Solving Math Word Problems

    One of the biggest struggles for math students each year is solving word problems – especially if they involve setting up equations.  Below I have included a few tips on successfully attacking these problems.

First: Read the problem!

This seems so obvious, but many students only read a small portion of the problem.  I believe that many students anticipate what the problem is asking and try to solve before they know all the facts.  Some students are intimidated by word problems and give up before they even read the problem. 

Second: What is the question? What does the problem want to know?

            It is hard to answer a question if you don’t know what is being asked.  The question usually is found at the end of a problem.  For example:

            Three friends go to a restaurant and spend $30 on food. The tax on the food is 5%. The friends leave a combined $5 tip.  How much will each person spend at the restaurant?

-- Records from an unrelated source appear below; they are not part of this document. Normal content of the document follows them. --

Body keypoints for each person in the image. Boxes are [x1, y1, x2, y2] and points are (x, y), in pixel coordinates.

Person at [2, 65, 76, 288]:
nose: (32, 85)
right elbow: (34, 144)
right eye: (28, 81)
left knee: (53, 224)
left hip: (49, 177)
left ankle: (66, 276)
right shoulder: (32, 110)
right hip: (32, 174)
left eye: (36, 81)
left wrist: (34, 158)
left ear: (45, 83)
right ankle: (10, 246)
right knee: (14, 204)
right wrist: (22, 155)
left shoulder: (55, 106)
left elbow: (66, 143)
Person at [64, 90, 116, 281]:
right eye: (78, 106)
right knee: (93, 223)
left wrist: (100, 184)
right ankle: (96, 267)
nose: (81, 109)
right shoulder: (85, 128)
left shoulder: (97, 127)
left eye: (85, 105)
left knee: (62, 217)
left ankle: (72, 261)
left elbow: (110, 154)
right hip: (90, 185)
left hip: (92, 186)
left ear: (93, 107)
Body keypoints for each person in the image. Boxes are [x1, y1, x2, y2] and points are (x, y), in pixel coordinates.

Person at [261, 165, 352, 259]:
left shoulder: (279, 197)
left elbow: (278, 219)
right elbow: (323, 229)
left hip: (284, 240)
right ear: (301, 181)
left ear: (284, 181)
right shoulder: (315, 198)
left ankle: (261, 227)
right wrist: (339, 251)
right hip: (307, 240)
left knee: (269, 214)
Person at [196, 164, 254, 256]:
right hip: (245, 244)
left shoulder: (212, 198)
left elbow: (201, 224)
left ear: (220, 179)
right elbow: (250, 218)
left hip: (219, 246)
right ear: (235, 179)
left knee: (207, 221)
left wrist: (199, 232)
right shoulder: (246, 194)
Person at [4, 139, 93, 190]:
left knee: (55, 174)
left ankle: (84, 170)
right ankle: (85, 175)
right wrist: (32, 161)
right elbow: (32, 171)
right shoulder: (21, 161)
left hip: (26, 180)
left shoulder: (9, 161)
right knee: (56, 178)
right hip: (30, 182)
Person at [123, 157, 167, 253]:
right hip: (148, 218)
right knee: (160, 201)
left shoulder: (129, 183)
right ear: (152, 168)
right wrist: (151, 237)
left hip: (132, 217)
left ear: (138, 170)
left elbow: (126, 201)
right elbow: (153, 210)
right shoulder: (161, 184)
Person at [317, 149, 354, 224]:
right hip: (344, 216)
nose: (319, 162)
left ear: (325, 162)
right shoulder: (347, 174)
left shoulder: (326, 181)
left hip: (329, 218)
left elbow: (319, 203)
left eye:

            The problem wants to know “how much each person spends at the restaurant.”

Third: Play detective and look for clues.

            What are the important pieces of information found in the problem? In the above problem we know the following information:

·         3 friends

·         Spent $30 on food

·          5% tax

·         A combined $5 tip

A very effective strategy is to highlight or underline these key pieces of information.